[[ Provided material, beginning ]]

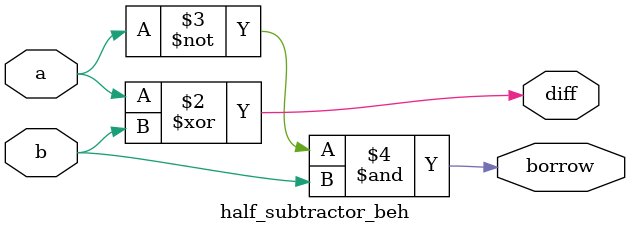
<source format=v>
module half_subtractor_df (
    input  a, b,
    output diff, borrow
);
    assign diff   = a ^ b;
    assign borrow = (~a) & b;
endmodule

// half adder using behavioral modelign 
module half_subtractor_beh (
    input  a, b,
    output reg diff, borrow
);
    always @(*) begin
        diff   = a ^ b;
        borrow = (~a) & b;
    end
endmodule

</source>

[[ Provided material, end ]]

● **Problem requirements**
Each entry must be retyped word for word, with every image omitted.

● **Written answer**
<source format=v>
module half_subtractor_df (
    input  a, b,
    output diff, borrow
);
    assign diff   = a ^ b;
    assign borrow = (~a) & b;
endmodule

// half adder using behavioral modelign 
module half_subtractor_beh (
    input  a, b,
    output reg diff, borrow
);
    always @(*) begin
        diff   = a ^ b;
        borrow = (~a) & b;
    end
endmodule

</source>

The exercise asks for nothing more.